Sales

Option Money vs. Earnest Money

OPTION MONEY

What is the effect of failure to determine the price?

1. Where contract is executory – ineffective

2. Where the thing has been delivered to and appropriated by the buyer – the buyer must pay a reasonable price therefore Note: The fixing of the price cannot be left to the discretion of one of the parties. However, if the price fixed by one of the parties is accepted by the other, the sale is perfected.

What is an option money?

The distinct consideration in case of an option contract. It does not form part of the purchase price hence, it cannot be recovered if the buyer did not continue with the sale.

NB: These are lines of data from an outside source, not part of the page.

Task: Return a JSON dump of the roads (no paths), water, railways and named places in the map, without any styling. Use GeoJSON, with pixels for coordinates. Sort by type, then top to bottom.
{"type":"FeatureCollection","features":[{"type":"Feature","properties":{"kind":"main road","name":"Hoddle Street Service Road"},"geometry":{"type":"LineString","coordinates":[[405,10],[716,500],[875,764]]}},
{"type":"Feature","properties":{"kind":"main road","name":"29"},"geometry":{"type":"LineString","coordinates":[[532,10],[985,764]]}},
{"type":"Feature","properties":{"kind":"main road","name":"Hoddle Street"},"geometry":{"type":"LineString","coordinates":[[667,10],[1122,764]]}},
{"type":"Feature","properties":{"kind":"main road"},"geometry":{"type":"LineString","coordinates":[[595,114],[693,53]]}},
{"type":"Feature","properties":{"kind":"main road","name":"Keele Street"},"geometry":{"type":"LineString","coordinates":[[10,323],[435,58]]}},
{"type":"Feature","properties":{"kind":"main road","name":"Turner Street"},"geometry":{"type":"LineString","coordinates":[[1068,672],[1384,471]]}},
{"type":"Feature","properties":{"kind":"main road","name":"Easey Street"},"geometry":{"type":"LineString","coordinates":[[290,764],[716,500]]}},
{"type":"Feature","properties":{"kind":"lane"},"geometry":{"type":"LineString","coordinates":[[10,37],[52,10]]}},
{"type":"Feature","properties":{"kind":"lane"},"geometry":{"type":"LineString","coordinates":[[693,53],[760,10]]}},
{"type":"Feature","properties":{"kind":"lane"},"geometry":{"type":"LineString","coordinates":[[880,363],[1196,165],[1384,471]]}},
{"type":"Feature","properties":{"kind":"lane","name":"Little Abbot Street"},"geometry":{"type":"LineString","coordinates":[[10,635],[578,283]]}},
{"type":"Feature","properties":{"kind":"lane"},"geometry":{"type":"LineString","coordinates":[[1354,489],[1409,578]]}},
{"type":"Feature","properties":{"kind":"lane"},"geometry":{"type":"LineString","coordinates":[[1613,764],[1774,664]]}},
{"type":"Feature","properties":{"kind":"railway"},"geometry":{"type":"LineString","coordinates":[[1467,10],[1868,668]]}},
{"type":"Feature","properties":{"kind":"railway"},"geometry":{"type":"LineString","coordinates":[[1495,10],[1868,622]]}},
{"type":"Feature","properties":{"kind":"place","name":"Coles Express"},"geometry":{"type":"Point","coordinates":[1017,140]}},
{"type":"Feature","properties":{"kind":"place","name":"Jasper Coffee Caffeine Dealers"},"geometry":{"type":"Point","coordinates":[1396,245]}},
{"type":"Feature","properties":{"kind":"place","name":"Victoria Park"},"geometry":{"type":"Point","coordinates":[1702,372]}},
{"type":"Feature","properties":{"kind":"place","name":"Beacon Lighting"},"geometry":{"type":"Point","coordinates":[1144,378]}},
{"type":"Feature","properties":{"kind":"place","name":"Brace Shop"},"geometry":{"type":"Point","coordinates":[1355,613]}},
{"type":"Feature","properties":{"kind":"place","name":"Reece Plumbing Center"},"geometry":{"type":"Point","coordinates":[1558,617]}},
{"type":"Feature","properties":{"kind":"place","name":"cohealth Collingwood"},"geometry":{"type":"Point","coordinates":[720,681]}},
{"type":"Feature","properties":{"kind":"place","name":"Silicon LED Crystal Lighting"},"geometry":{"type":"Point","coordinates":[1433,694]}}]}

When is payment considered option money?

Payment is considered option money when it is given as a separate and distinct consideration from the purchase price. Consideration in an option contract may be anything or undertaking of value.

 

EARNEST MONEY

What is an earnest money or “arras”?

This is the money given to the seller by the prospective buyer to show that the latter is truly interested in buying the property, and its aim is to bind the bargain. (Pineda, p. 75) 

What is the effect of giving an earnest money?

It forms part of the purchase price which may be deducted from the total price. It also serves as a proof of the perfection of the contract of sale. The rule is no more than a disputable presumption and prevails only in the absence of contrary or rebuttable evidence. (PNB v CA, 262 SCRA 464, 1996)

Note: Option money may become earnest money if the parties so agree.

When is payment considered an earnest money?

When the payment constitutes as part of the purchase price. Hence, in case when the sale did not happen, it must be returned to the prospective buyer.